In part two, Troopers were given 27 rounds of ammunition to engage a target at 25 meters and then advancing the target in five meter increments.

 

“This was good simulated training for situations that require shooting while in a building,” said 2nd Lt. Anthony Mamunes, a fires support officer for Thunder.

 

Later that night, each team had to advance through a simulated urban village for the night raid event.
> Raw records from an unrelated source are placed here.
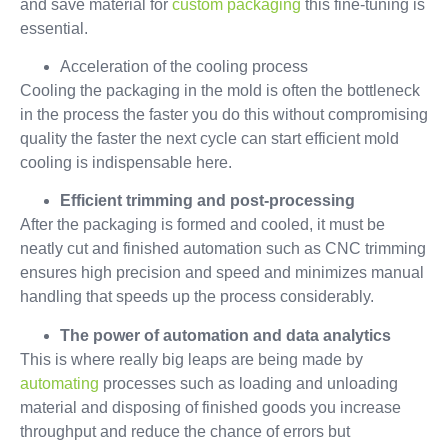
and save material for
custom packaging
this fine-tuning is
essential.
Acceleration of the cooling process
Cooling the packaging in the mold is often the bottleneck
in the process the faster you do this without compromising
quality the faster the next cycle can start efficient mold
cooling is indispensable here.
Efficient trimming and post-processing
After the packaging is formed and cooled, it must be
neatly cut and finished automation such as CNC trimming
ensures high precision and speed and minimizes manual
handling that speeds up the process considerably.
The power of automation and data analytics
This is where really big leaps are being made by
automating
processes such as loading and unloading
material and disposing of finished goods you increase
throughput and reduce the chance of errors but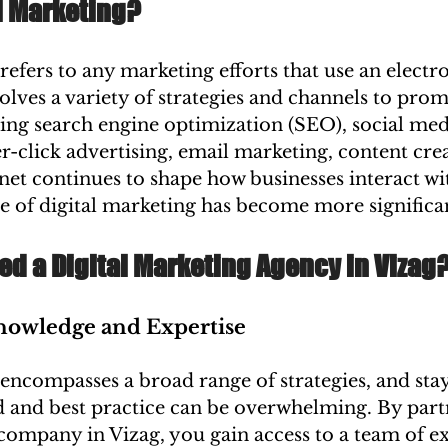
l Marketing?
refers to any marketing efforts that use an electr
nvolves a variety of strategies and channels to pro
ding search engine optimization (SEO), social med
-click advertising, email marketing, content crea
net continues to shape how businesses interact wit
e of digital marketing has become more significa
ed a Digital Marketing Agency in Vizag
Knowledge and Expertise
encompasses a broad range of strategies, and sta
d and best practice can be overwhelming. By part
company in Vizag, you gain access to a team of ex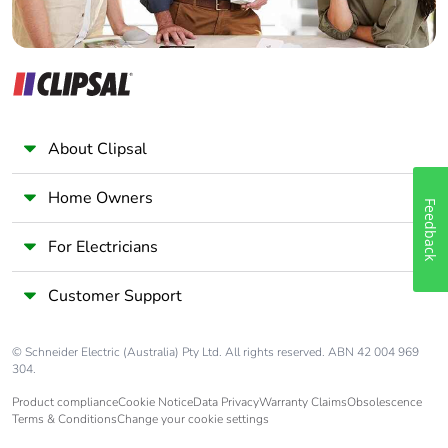
About Clipsal
Home Owners
Feedback
For Electricians
Customer Support
© Schneider Electric (Australia) Pty Ltd. All rights reserved. ABN 42 004 969
304.
Product compliance
Cookie Notice
Data Privacy
Warranty Claims
Obsolescence
Terms & Conditions
Change your cookie settings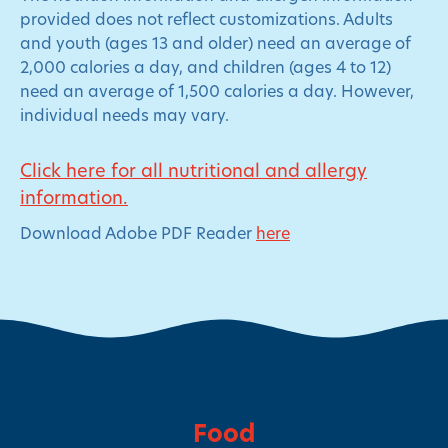
provided does not reflect customizations. Adults
and youth (ages 13 and older) need an average of
2,000 calories a day, and children (ages 4 to 12)
need an average of 1,500 calories a day. However,
individual needs may vary.
Click here for all nutritional and allergy
information.
Download Adobe PDF Reader
here
Food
Using a Stryker, each team moved in on their target, dismounted the Stryker and immediately began to assault the village.

 

Once inside the village, each team moved swiftly in groups of four to navigate their way through the village, clearing each room they entered while trying to avoid any casualties.

 

Teams that took longer than 30 minutes to complete this task were attacked by simulated mortar fire, to again simulate stress levels of a deployed environment.

 

On Day Three, Troopers completed three iterations through the House Creek Shoot House, a facility that allows Troopers to get hands-on practice clearing rooms using live ammunition.

 

The first iteration involved a safety briefing and a dry run through a room clearing scenario. In the second iteration Troopers used what they learned to clear each room using blank rounds and firing adapters. For the final iteration, each team assaulted their way through three rooms using live ammunition against the enemy, in this case ballistic dummies.

 

The fourth and final day of the spur ride began with a trail ride for the regimental command team and each of the squadron commanders.

 

Following the key leader trail ride, the remaining two teams that had not participated in the 1870’s era reconnaissance mission got their chance to experience the life of a 19th century cavalryman.

 

The completion of the reconnaissance mission marked the end of the spur ride tasks. Troopers were transported back to the squadron area to conduct personal hygiene in preparation for the spur ride dinner and ceremony.

 

Troopers then gathered at Horsin’ Around where they received their spurs during an “Order of the Spurs” ceremony. Following the ceremony, the new spur holders received some words of wisdom from the Thunder squadron commander and the regimental commander.

 

The spur ride is a rite of passage for the Troopers of a Cavalry Regiment. It is an opportunity for Troopers to learn from those before them and entrusts them with the responsibility of keeping the tradition alive.

 

Balancing past and present is a daily part of a cavalryman’s life, as evident in this line from the Mounted Rifleman’s Creed: “With a long line of Cavalry Troopers behind me, I will carry their traditions forward.”